Triplicate wells of confluent A549 cells were infected with the indicated viruses at a multiplicity of infection (MOI) of 0.0001, and incubated with Ham’s F-12K medium containing 0.3% BSA and 1 μg/ml TPCK-treated trypsin at 37 °C. Supernatants were harvested at 12, 24, 48, and 72 hours post-infection (hpi). Virus titers were determined by use of plaque assays with MDCK cells.
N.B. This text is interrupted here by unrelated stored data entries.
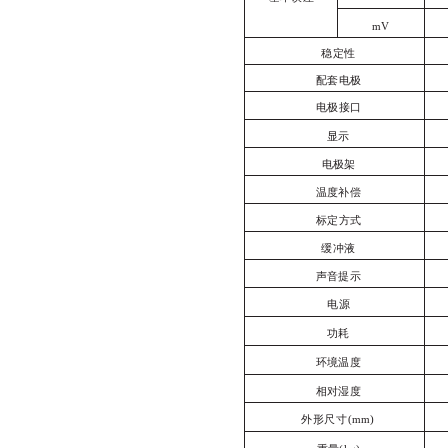
mV
稳定性
配套电极
电极接口
显示
电极架
温度补偿
标定方式
缓冲液
声音提示
电源
功耗
环境温度
相对湿度
外形尺寸
(
mm
)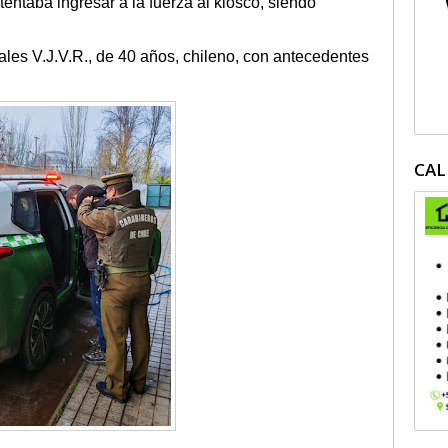
tentaba ingresar a la fuerza al kiosco, siendo
ciales V.J.V.R., de 40 años, chileno, con antecedentes
CAL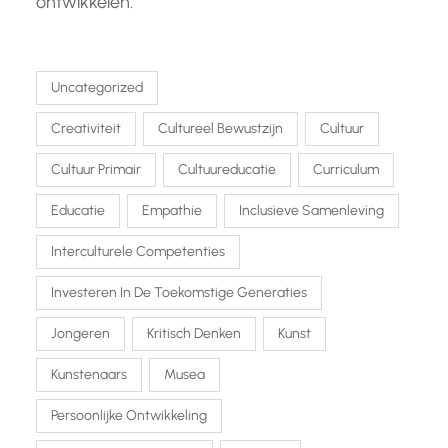
ontwikkelen.
Uncategorized
Creativiteit
Cultureel Bewustzijn
Cultuur
Cultuur Primair
Cultuureducatie
Curriculum
Educatie
Empathie
Inclusieve Samenleving
Interculturele Competenties
Investeren In De Toekomstige Generaties
Jongeren
Kritisch Denken
Kunst
Kunstenaars
Musea
Persoonlijke Ontwikkeling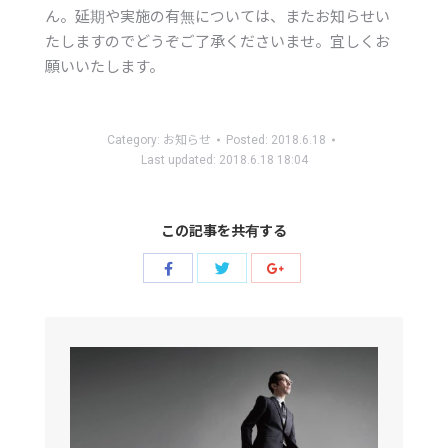
ん。延期や実施の有無については、またお知らせい
たしますのでどうぞご了承くださいませ。宜しくお
願いいたします。
Category:
お知らせ
Posted:
2018.6.18
Last updated:
2018.6.18 18:04
この記事を共有する
Share
Share
Share
with
with
with
Twitter
Facebook
Google+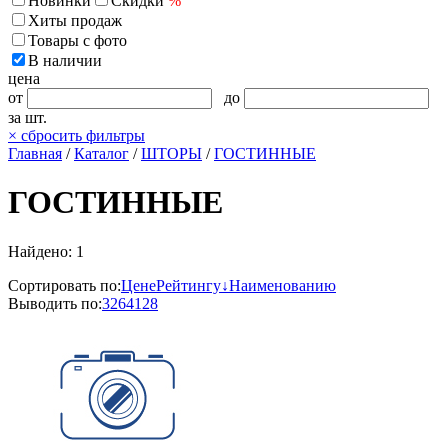
Новинки
Скидки
%
Хиты продаж
Товары с фото
В наличии
цена
от
до
за шт.
×
сбросить фильтры
Главная
/
Каталог
/
ШТОРЫ
/
ГОСТИННЫЕ
ГОСТИННЫЕ
Найдено: 1
Сортировать по:
Цене
Рейтингу↓
Наименованию
Выводить по:
32
64
128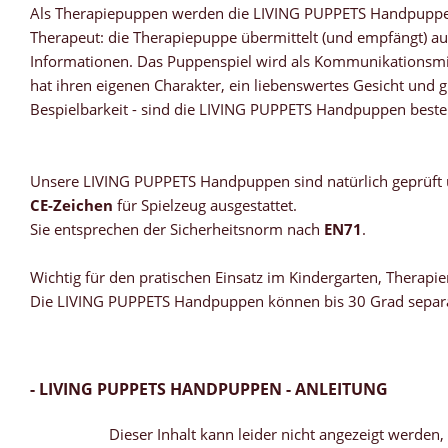
Als Therapiepuppen werden die LIVING PUPPETS Handpuppen 
Therapeut: die Therapiepuppe übermittelt (und empfängt) au
Informationen. Das Puppenspiel wird als Kommunikationsmitt
hat ihren eigenen Charakter, ein liebenswertes Gesicht und 
Bespielbarkeit - sind die LIVING PUPPETS Handpuppen beste
Unsere LIVING PUPPETS Handpuppen sind natürlich geprüft
CE-Zeichen
für Spielzeug ausgestattet.
Sie entsprechen der Sicherheitsnorm nach
EN71
.
Wichtig für den pratischen Einsatz im Kindergarten, Therapien
Die LIVING PUPPETS Handpuppen können bis 30 Grad separ
- LIVING PUPPETS HANDPUPPEN - ANLEITUNG
Dieser Inhalt kann leider nicht angezeigt werden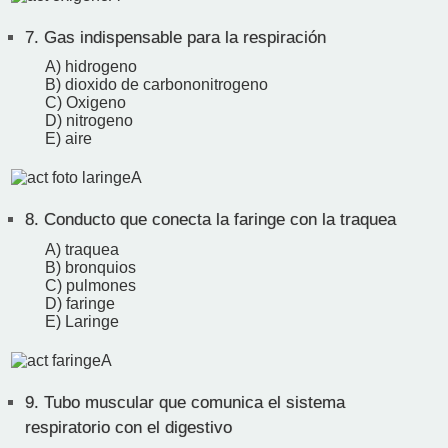
7.
Gas indispensable para la respiración
A) hidrogeno
B) dioxido de carbononitrogeno
C) Oxigeno
D) nitrogeno
E) aire
8.
Conducto que conecta la faringe con la traquea
A) traquea
B) bronquios
C) pulmones
D) faringe
E) Laringe
9.
Tubo muscular que comunica el sistema
respiratorio con el digestivo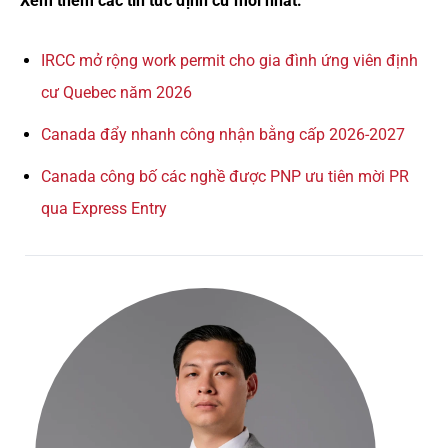
Xem thêm các tin tức định cư mới nhất:
IRCC mở rộng work permit cho gia đình ứng viên định
cư Quebec năm 2026
Canada đẩy nhanh công nhận bằng cấp 2026-2027
Canada công bố các nghề được PNP ưu tiên mời PR
qua Express Entry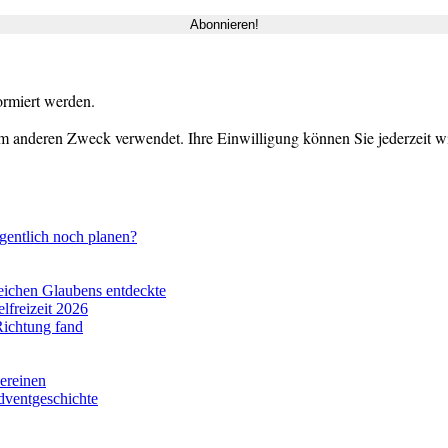
ormiert werden.
m anderen Zweck verwendet. Ihre Einwilligung können Sie jederzeit wid
gentlich noch planen?
eichen Glaubens entdeckte
lfreizeit 2026
Richtung fand
vereinen
dventgeschichte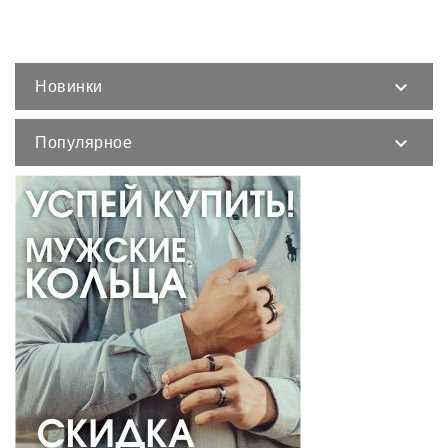
Новинки

Популярное
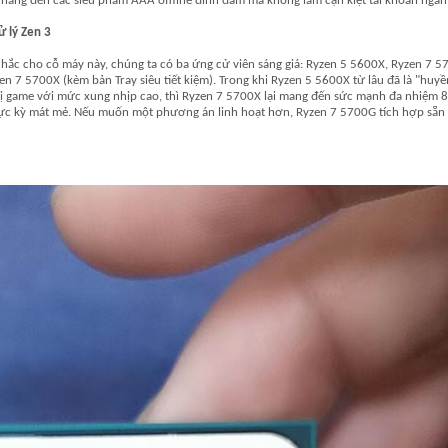
 nhàng đến các siêu phẩm AAA offline đình đám mà không làm cạn kiệt tài khoản ngân
ử lý Zen 3
hắc cho cỗ máy này, chúng ta có ba ứng cử viên sáng giá: Ryzen 5 5600X, Ryzen 7 
en 7 5700X (kèm bản Tray siêu tiết kiệm). Trong khi Ryzen 5 5600X từ lâu đã là "huyề
rị game với mức xung nhịp cao, thì Ryzen 7 5700X lại mang đến sức mạnh đa nhiệm 
cực kỳ mát mẻ. Nếu muốn một phương án linh hoạt hơn, Ryzen 7 5700G tích hợp sẵn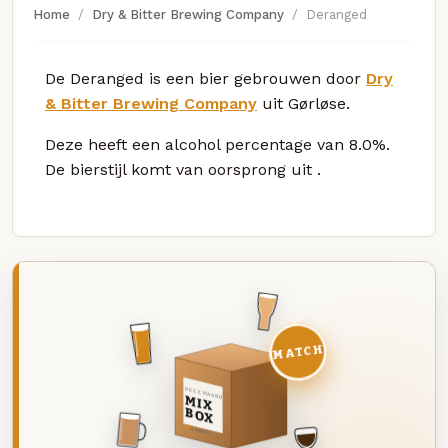
Home
Dry & Bitter Brewing Company
Deranged
De Deranged is een bier gebrouwen door
Dry
& Bitter Brewing Company
uit Gørløse.
Deze
heeft een alcohol percentage van 8.0%.
De bierstijl komt van oorsprong uit
.
MATCH
DEZE MAAND
MIX
BOX
8 BIEREN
Competitive replication assay

The mutant CA04 viruses possessing each indicated mutation and the wild-type virus or the K166Q mutant virus were premixed at 1:1 ratio based on their PFU (plaque forming unit) titers. Triplicate wells of confluent A549 cells were infected with the virus mixtures at an estimated MOI of 0.0001, and incubated with Ham’s F-12K medium containing 0.3% BSA and 1 μg/ml TPCK-treated trypsin at 37 °C. Supernatants were harvested at 12, 24, 48, and 72 hpi. The viral RNA was isolated from each supernatant using ISOGEN LS (Nippon gene). The relative proportions of wild-type and mutant viruses in each sample were determined by using a QX200 droplet digital PCR (ddPCR) system (Bio-Rad, Pleasanton, CA). FAM- and HEX-labeled primer/probe mixes were designed by the Bio-Rad online service. The ddPCR reaction mixture, consisting of ddPCR Supermix (Bio-Rad), the primer/probe mix, and the template cDNA, was loaded into a cartridge with droplet generation oil (Bio-Rad), and the cartridge was placed into the droplet generator (Bio-Rad). PCR amplification was carried out using the following thermal profile: 95 °C for 10 min, followed by 40 cycles of 94 °C for 30 s and 56 °C for 1 min, 1 cycle of 98 °C for 10 min, and ending at 4 °C. After amplification, the droplets from each well of the plate were read by the droplet reader (Bio-Rad) to count the number of positive and negative droplets. ddPCR data were analyzed with QuantaSoft analysis software (Bio-Rad), and the threshold was set manually at the highest point of the negative droplet cluster. The concentration of each target gene is determined by applying a Poisson distribution calculation across all droplets, and is presented as the number of copies per μl of PCR mixture. The percentage of virus populations shows the ratio of the copy number of mutant viruses and wild-type viruses.

Statistical analysis

Statistical analysis (two-way analysis of variance (ANOVA) followed by Dunnett’s tests) was performed using GraphPad Prism software. P values < 0.01 were considered significantly different. No samples were excluded from the analysis.

Data availability

All data analyzed during this study are included in this article.